Önlerinde yerel seçimin olduğunu söyleyen Önder, "Başbakan 2 kilometre ötede denizi doldurmuş. Artık öğrendiğimiz bir gerçek var. Bir yerde hafriyat varsa yani bir yeri dolduruyorlarsa, başka bir yerde de kasaları dolduruyorlar demektir. Bu kadarını bilin yeter. O babası 'Oğlum evde kaç lira var' dediğinde babasına bile yalan söyleyen evlat var ya. Birkaç sıkıştırmadan sonra 1 trilyon demişti. Daha sonra çıktı ki, ondan daha fazla para var. İşte o evlat... Bu memlekette o olmadan hafriyat yapılamıyordu. Bunların hesabını sormak üzere geliyoruz. Öyle kasetlerle değil. Hukuk önünde bağımsız mahkemelerde, halkın mahşeri vicdanında yedikleri her haram lokmayı kusturana kadar hesabını sorana kadar yakalarından düşmeyeceğiz" dedi.

"BU MİLLETİN BAŞINDAN, ÇEKİLİN DÜŞÜN YAKASINDAN."
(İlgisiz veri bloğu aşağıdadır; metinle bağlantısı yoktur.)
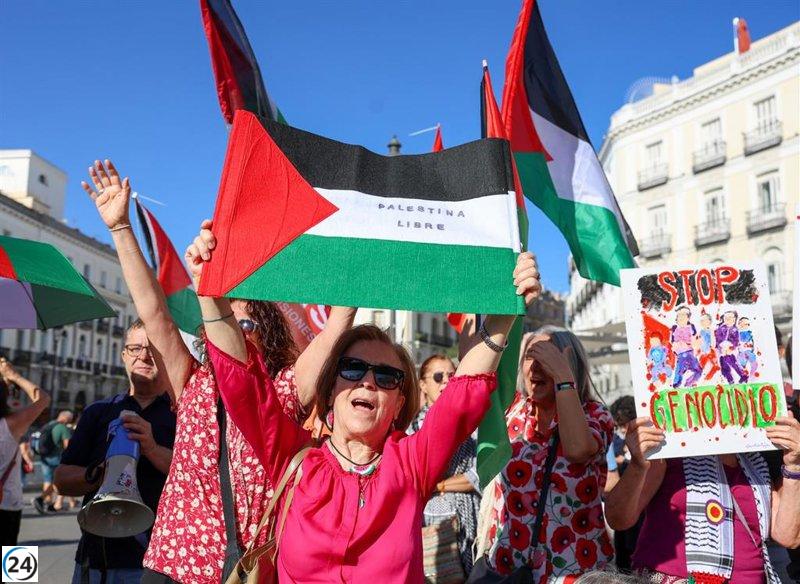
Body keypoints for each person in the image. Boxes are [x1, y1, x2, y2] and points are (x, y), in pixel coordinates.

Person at [188, 220, 542, 582]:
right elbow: (245, 386)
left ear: (399, 402)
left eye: (386, 376)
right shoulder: (294, 459)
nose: (369, 381)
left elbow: (464, 394)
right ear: (330, 391)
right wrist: (208, 294)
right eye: (353, 369)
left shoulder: (410, 464)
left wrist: (506, 311)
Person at [81, 160, 355, 583]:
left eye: (245, 324)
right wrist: (120, 227)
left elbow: (337, 326)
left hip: (245, 568)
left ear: (269, 336)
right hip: (173, 563)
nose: (230, 331)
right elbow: (154, 313)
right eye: (221, 320)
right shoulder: (191, 382)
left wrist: (351, 268)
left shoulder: (284, 390)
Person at [477, 327, 615, 581]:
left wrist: (562, 375)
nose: (536, 366)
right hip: (511, 568)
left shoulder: (594, 415)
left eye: (547, 356)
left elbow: (577, 450)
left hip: (576, 569)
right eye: (530, 356)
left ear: (569, 361)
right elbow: (478, 374)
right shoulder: (513, 411)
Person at [604, 415, 800, 582]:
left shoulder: (755, 460)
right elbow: (618, 519)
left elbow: (789, 536)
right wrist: (638, 464)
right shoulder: (669, 449)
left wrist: (794, 466)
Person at [54, 319, 176, 584]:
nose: (143, 355)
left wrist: (152, 449)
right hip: (97, 561)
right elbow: (61, 480)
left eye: (152, 348)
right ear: (124, 356)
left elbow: (198, 478)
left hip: (159, 564)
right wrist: (101, 474)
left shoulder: (183, 413)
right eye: (135, 348)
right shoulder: (97, 412)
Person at [408, 354, 481, 575]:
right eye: (438, 376)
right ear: (423, 384)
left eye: (452, 375)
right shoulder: (411, 431)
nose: (446, 381)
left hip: (470, 523)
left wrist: (438, 486)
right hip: (429, 526)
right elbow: (413, 477)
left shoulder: (473, 425)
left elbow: (480, 474)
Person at [0, 358, 51, 546]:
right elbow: (43, 398)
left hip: (8, 504)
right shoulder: (10, 424)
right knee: (14, 572)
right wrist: (13, 376)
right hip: (8, 505)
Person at [33, 409, 72, 514]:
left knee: (47, 480)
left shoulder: (49, 424)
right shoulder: (63, 428)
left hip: (44, 456)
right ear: (65, 418)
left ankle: (46, 503)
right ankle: (46, 501)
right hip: (56, 458)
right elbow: (67, 446)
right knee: (60, 481)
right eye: (70, 419)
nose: (70, 421)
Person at [670, 307, 701, 388]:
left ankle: (689, 382)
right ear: (676, 319)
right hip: (681, 354)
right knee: (679, 370)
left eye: (684, 315)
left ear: (688, 318)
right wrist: (675, 348)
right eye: (679, 316)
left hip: (690, 352)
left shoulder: (691, 327)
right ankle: (677, 384)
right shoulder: (675, 329)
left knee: (697, 371)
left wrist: (696, 347)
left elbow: (695, 339)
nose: (681, 318)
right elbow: (673, 343)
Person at [716, 310, 747, 384]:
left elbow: (736, 341)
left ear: (734, 319)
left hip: (730, 350)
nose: (727, 319)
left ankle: (743, 376)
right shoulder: (721, 328)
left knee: (734, 364)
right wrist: (720, 347)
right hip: (722, 350)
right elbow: (718, 338)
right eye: (726, 317)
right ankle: (730, 380)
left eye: (730, 318)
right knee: (724, 367)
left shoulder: (735, 330)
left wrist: (731, 347)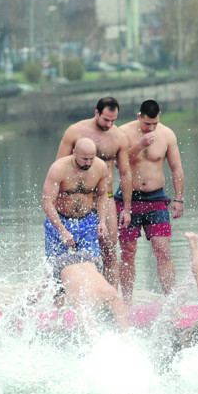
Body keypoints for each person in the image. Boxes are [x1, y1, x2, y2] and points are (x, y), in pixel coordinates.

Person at [41, 137, 129, 330]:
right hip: (60, 221)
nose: (88, 163)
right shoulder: (58, 169)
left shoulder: (99, 168)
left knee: (92, 265)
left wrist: (102, 221)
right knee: (58, 272)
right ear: (74, 153)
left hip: (87, 221)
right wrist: (63, 231)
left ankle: (97, 311)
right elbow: (47, 202)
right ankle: (60, 319)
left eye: (91, 158)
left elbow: (102, 195)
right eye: (84, 159)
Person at [55, 96, 133, 287]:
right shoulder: (75, 131)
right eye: (106, 119)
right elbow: (58, 167)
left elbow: (125, 174)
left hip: (105, 197)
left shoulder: (119, 137)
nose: (109, 124)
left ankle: (109, 302)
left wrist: (126, 209)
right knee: (66, 254)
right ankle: (69, 297)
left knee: (109, 251)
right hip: (77, 198)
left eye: (113, 120)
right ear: (96, 113)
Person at [116, 100, 185, 301]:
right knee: (128, 252)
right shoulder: (123, 132)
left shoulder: (167, 135)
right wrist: (139, 145)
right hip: (128, 199)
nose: (151, 128)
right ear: (139, 117)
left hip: (156, 199)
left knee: (163, 251)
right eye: (147, 124)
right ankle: (126, 302)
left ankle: (171, 303)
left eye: (154, 123)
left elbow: (176, 168)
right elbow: (119, 165)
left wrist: (179, 199)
Önder konuşmasını şöyle sürdürdü: "Sizin seçilmişleriniz, vekilleriniz, mecliste bu yasadışı dinlemeleri gündeme getirdiğimizde, dediler ki; 'Bu kabinenin bakanları -halen bu kabine de bakan olanlar bir tanesini belediye başkan adayı yaptılar- aynen şöyle söylediler; 'Kardeşim korkacak şeyi olmayanlar dinlemelerden niye şikayetçi oluyor' dediler. Şimdi korkudan tirtir titriyorlar. Demek ki biz alanlardayız. Demek ki korkacak bir şeyimiz yok. Onlar bize atmadık iftira bırakmadılar. Ama bugün kalkmışlar millete, 'Biz o zaman çok safmışız' diyorlar. Bu halkın saflara ihtiyacı yok. Halkın çıkarları söz konusu olduğunda uyanık olan, bu yetimlerin, bu kamunun her kuruşunun üzerine titreyen zeki insanlara ihtiyaç var. Madem ahmaksınız, madem itiraf ediyorsunuz, bu milletin başından, çekilin düşün yakasından."